Today, OpenAI revealed that their most recent text-generating model, GPT-4, is now generally accessible via its API. All current OpenAI API developers “with a history of successful payments” will be able to access GPT-4 as of this afternoon. By the end of this month, the business intends to grant access to new developers. Thereafter, availability constraints will start to be increased “depending on compute availability.”
The Range is growing!
Since March, “millions of developers have requested access to the GPT-4 API, and the range of innovative products leveraging GPT-4 is growing every day,” according to a blog post by OpenAI. We see a time when any use case may be supported by chat-based models. GPT-4 performs at “human level” on a variety of professional and academic benchmarks and can generate text (including code) and accept image and text inputs, an upgrade above GPT-3.5, which only accepted text. Similar to earlier GPT models from OpenAI, GPT-4 was trained using data that was both publicly accessible and licenced by OpenAI.
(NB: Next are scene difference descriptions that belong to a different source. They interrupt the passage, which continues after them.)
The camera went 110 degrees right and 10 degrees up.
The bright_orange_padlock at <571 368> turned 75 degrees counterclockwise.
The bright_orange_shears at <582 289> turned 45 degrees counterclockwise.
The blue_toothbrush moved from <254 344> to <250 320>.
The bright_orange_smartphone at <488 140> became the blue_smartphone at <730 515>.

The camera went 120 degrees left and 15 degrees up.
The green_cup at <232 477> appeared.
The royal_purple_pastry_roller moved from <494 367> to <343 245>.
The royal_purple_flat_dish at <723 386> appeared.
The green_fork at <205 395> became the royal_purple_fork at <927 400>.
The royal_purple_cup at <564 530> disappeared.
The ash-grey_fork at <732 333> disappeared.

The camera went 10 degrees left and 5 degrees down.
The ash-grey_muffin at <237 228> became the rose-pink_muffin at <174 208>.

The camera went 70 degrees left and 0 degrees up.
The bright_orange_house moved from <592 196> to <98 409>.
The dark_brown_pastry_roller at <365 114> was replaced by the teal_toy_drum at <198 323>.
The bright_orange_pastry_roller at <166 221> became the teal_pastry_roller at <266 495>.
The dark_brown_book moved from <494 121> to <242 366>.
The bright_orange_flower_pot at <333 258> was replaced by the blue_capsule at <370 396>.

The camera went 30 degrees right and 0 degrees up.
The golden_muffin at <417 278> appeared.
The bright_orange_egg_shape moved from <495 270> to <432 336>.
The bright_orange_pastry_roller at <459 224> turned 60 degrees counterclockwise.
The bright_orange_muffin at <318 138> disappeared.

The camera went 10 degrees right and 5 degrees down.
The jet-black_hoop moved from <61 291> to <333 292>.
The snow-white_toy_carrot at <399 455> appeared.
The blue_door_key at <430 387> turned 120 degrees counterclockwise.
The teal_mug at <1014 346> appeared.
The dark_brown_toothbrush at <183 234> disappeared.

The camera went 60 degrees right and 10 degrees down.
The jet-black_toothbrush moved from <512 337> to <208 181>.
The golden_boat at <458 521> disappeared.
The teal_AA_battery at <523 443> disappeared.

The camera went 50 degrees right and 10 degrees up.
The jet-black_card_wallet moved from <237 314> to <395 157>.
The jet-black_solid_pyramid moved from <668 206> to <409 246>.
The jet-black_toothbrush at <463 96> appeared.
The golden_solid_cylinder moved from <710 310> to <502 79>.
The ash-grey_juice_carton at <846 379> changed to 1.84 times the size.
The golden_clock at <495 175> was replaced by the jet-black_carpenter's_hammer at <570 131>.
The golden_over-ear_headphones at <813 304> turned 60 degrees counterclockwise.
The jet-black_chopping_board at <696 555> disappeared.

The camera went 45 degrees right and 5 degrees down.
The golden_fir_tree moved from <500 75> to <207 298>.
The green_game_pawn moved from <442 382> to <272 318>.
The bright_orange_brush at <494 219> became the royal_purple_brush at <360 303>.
Not all OpenAI clients currently have access to the image-understanding feature. Be My Eyes is the only partner OpenAI is testing it with at this time. However, it hasn’t said when it will make it available to a wider consumer base. It’s important to remember that GPT-4 isn’t flawless, just as even the strongest generative AI models of today. It “hallucinates” information and occasionally does so confidently. Additionally, it fails at difficult challenges like including security flaws in the code it generates since it doesn’t learn from its mistakes.
Intensified Rivalry
As with several of OpenAI’s other text-generating models, GPT-4 and GPT-3.5 Turbo, one of its more recent but less capable text-generating models (and one of the original models powering ChatGPT), will eventually allow developers to fine-tune the model using their own data. According to OpenAI, the functionality should be available later this year.
The rivalry for developing generative AI has intensified after the release of GPT-4 in March. Anthropic recently increased the context window for Claude, its flagship text-generating AI model, from 9,000 tokens to 100,000 tokens. Claude is currently in preview. The word “fantastic” would be broken up into the tokens “fan,” “tas,” and “tic” (context window refers to the text the model takes into account before generating new text).
Context window was previously ruled by GPT-4, which had a maximum weight of 32,000 tokens. Models with limited context windows typically “forget” the content of even very recent discussions, which causes them to stray from the subject.